Rich Kids Are Counting on Inheritance to Pay For Retirement

I always find the idea of expecting an inheritance interesting to watch in terms of how that expectation makes people behave. As usual, I fall back on my own experience with my own clients, since I have now more than 30 years of dealing with people talking about inheritance from one angle or another.

This recent article from Bloomberg discusses the fact that the younger generation of wealthy families is counting on inheriting enough money to  have a comfortable retirement. Click here to read the article.

The article takes a sympathetic look at those wealthy youngsters, with a things-are-tough-all-over view of the situation. The only specific example given in the article as to why things might be "tough" for wealthy kids is student debt. In my experience, kids from wealthy families don't have student debt. That's almost exclusively the burden of those from less affluent families.

When I speak with families who are wealthy - either moderately so or extremely so - one of their main priorities is to ensure there are funds available to put the kids or grand-kids through university. That's so prevalent as to be almost universal. Even the parents who are concerned that too much money will cause their children to be unmotivated and lazy want to ensure that there is free schooling for them.

My will-planning process with clients always involves a review of their assets. There are plenty of good reasons for this including identifying potential tax liability, ensuring that joint property and beneficiary designations are aligned with the overall plan, and knowing what is to be passed to the next generation. Very, very few people mention that they expect to inherit anything. And yet, as I  mentioned, those same clients are determined to ensure that their own children are looked after financially.
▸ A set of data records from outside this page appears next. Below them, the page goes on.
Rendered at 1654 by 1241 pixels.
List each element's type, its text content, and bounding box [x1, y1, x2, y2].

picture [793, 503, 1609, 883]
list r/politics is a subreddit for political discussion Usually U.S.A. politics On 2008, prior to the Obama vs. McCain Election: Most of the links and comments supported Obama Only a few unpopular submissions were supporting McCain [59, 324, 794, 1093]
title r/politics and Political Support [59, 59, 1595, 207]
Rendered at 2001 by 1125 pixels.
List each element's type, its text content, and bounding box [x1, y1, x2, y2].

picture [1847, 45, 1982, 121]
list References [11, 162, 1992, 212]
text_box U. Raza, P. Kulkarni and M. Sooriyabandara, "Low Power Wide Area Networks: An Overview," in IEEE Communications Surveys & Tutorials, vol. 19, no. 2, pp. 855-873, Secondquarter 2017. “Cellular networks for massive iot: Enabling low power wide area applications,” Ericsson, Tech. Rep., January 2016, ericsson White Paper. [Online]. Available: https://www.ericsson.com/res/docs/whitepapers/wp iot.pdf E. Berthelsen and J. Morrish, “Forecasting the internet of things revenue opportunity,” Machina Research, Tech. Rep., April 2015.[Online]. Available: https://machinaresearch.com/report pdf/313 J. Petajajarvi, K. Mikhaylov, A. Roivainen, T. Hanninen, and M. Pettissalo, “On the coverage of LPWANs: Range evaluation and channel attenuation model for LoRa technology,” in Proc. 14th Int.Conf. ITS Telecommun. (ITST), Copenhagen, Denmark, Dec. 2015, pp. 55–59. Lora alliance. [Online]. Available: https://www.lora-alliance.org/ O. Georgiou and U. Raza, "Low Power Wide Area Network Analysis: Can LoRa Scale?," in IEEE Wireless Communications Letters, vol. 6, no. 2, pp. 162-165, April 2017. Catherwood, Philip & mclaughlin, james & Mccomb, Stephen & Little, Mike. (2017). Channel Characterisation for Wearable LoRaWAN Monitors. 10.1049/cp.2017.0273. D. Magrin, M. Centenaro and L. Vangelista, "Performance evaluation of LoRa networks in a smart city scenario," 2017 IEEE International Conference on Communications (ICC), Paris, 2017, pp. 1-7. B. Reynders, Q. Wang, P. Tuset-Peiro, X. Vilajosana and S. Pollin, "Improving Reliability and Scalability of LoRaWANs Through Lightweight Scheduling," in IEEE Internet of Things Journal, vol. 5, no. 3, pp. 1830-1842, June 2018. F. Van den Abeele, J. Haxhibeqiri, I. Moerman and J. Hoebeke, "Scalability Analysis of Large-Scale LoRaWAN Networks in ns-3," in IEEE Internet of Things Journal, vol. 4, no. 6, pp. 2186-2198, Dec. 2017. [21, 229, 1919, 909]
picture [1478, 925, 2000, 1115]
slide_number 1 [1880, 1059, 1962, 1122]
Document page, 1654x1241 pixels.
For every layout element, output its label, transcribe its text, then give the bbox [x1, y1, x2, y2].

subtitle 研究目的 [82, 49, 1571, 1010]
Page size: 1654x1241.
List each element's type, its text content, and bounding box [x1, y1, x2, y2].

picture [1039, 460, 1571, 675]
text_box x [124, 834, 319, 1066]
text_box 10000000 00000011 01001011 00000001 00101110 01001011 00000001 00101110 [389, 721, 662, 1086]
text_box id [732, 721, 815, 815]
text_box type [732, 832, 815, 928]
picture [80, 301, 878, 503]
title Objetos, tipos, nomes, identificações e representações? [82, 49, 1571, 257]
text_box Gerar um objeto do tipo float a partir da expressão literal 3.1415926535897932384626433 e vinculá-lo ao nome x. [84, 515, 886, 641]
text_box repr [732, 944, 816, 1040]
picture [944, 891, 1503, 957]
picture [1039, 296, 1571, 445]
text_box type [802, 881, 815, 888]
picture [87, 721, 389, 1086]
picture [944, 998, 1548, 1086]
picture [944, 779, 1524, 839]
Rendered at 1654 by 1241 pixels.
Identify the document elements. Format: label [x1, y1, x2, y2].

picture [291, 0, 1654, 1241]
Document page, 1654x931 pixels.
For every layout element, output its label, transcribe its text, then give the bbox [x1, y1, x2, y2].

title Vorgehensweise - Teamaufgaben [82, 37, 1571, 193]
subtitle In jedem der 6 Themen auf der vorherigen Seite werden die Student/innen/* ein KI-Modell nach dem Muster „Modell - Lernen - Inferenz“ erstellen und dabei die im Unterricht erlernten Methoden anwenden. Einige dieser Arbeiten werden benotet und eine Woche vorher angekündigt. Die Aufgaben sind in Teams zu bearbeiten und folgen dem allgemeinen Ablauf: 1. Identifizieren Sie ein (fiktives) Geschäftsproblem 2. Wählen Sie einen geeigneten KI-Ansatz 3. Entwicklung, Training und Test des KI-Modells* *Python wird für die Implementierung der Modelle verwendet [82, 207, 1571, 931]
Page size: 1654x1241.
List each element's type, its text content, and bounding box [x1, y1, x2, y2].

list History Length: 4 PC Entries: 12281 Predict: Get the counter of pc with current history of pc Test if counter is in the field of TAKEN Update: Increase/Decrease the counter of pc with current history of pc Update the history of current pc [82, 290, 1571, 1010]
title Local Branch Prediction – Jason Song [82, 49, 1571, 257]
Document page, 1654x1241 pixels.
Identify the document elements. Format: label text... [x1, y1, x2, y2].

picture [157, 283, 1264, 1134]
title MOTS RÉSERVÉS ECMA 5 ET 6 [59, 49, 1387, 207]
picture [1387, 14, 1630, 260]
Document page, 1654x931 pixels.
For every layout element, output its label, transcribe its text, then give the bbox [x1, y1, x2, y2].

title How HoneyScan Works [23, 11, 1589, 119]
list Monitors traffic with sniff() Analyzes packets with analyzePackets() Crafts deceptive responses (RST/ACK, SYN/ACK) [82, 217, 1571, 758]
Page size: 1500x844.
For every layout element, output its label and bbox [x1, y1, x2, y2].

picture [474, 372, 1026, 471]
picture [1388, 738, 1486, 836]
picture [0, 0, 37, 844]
I don't think the leaving of wealth within the family has changed much over the generations. I think what has changed is the current trend of living the high life without restraint, savings, or any sort of self-deprivation, and still expecting to have money to spend, otherwise known as affluenza.

1 comment:

  1. July 3/18

    Lynne

    It also applies to the children next in rank. When my parents died I never thought about an inheritance. Today, we are encouraged to talk to our children about our estate, financials etc. I am not so sure that is such a good idea for some families. Today parents dote on their kids like never before. They are so loved like never before. Many get financial help (gift) to buy their first house/condo. I did that with my daughter (who is a good kid) but she does not 'really' acknowledge it. I don't press it. If my parents had helped me (they could have) with some money to help me finance a house I would be eternally grateful. I never felt anyone owed me a living. I am somewhat disillusioned. I am old school, new school.